Babesia canis is a tick-borne disease of canids, capable of causing acute lifethreatening disease. Pet travel has brought an increasing number of UK dogs into European countries where the parasite is endemic. This has not only put these dogs at risk of being exposed to the parasite abroad, but also increased the risk of the parasite becoming endemic in the UK. Although, until recently, the UK was thought to be free of B. canis, Dermacentor reticulatus ticks capable of harbouring the parasite are present in endemic foci across the south of the country. This combination of factors has led to a focus of B. canis infection becoming established in Essex, with subsequent cases of babesiosis. This article discusses B. canis distribution and control, as well as identification of ticks that may transmit the parasite.
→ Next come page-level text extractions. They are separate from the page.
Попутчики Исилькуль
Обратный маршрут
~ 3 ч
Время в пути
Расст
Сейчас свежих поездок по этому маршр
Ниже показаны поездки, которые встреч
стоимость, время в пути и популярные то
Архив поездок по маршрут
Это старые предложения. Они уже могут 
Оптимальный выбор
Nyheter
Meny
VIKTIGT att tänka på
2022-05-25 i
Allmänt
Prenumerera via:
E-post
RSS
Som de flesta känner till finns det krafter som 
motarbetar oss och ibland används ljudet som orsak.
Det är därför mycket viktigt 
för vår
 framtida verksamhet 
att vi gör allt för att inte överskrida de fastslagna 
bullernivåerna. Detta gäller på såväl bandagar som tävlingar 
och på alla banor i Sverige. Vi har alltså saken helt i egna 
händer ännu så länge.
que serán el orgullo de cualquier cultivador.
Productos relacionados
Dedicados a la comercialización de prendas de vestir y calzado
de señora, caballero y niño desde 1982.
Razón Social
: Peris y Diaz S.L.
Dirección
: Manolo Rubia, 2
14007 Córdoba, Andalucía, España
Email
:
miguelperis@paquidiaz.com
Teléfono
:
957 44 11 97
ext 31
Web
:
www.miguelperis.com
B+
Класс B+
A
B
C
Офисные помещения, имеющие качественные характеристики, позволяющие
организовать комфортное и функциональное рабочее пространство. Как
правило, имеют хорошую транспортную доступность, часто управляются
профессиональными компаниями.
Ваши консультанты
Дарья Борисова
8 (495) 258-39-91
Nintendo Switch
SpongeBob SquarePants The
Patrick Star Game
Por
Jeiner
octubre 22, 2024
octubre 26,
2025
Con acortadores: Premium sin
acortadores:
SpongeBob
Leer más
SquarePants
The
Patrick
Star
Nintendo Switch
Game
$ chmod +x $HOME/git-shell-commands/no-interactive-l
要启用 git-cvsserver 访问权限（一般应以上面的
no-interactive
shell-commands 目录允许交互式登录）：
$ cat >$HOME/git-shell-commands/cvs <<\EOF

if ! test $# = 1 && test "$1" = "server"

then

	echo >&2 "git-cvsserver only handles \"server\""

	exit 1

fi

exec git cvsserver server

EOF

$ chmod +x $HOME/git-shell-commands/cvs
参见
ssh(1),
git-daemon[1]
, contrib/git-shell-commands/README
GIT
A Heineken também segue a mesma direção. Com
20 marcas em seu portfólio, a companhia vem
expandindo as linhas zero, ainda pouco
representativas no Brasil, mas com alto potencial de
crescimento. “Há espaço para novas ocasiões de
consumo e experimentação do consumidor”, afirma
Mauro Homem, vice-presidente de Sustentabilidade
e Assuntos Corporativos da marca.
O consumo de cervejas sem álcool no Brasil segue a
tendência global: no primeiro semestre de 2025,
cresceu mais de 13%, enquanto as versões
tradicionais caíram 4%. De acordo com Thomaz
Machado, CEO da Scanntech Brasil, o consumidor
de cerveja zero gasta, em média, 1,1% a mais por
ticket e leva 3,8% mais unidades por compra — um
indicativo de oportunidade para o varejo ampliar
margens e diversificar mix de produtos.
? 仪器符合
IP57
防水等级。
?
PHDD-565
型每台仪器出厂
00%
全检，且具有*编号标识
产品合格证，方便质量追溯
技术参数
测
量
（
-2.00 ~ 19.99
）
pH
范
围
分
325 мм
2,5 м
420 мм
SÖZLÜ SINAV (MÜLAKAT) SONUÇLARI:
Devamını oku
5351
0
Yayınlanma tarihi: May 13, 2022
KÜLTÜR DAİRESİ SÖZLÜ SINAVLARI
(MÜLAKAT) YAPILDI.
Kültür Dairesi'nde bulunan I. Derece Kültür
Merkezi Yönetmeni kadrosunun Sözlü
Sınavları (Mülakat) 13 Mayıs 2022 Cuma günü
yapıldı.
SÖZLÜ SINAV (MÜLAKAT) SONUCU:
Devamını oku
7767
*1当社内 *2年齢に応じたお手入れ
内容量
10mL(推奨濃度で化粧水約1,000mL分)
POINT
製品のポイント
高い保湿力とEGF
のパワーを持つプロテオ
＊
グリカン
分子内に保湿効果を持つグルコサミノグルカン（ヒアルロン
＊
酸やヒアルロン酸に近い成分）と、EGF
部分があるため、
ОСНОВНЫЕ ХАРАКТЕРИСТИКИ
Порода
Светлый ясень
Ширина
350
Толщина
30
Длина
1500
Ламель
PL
Babesiosis is a disease caused by the tickborne protozoan parasite Babesia species. There are a number of species within the Babesia family, including: Babesia canis canis, Babesia canis vogeli (from here on referred to as just Babesia canis and Babesia vogeli), Babesia gibsoni and Babesia (Theileria) annae. The two major tick species responsible for transmitting the disease are known to be Dermacentor reticulatus and Rhipicephalus sanguineus. D. reticulatus ticks are common throughout central and southern Europe, including some areas of the UK. R. sanguineus ticks are common in southern Europe but are not endemic in the UK where the climate does not suit their long-term survival outside, although imported ticks are reported to thrive in domestic environments in the UK under the right conditions. (Fisher and Halos, 2014; Stokes, 2015). Infection can lead to red cell lysis and immune-mediated disease, resulting in anaemia, icterus, lymphadenopathy, pyrexia, secondary renal and hepatic disease, and in severe cases, death.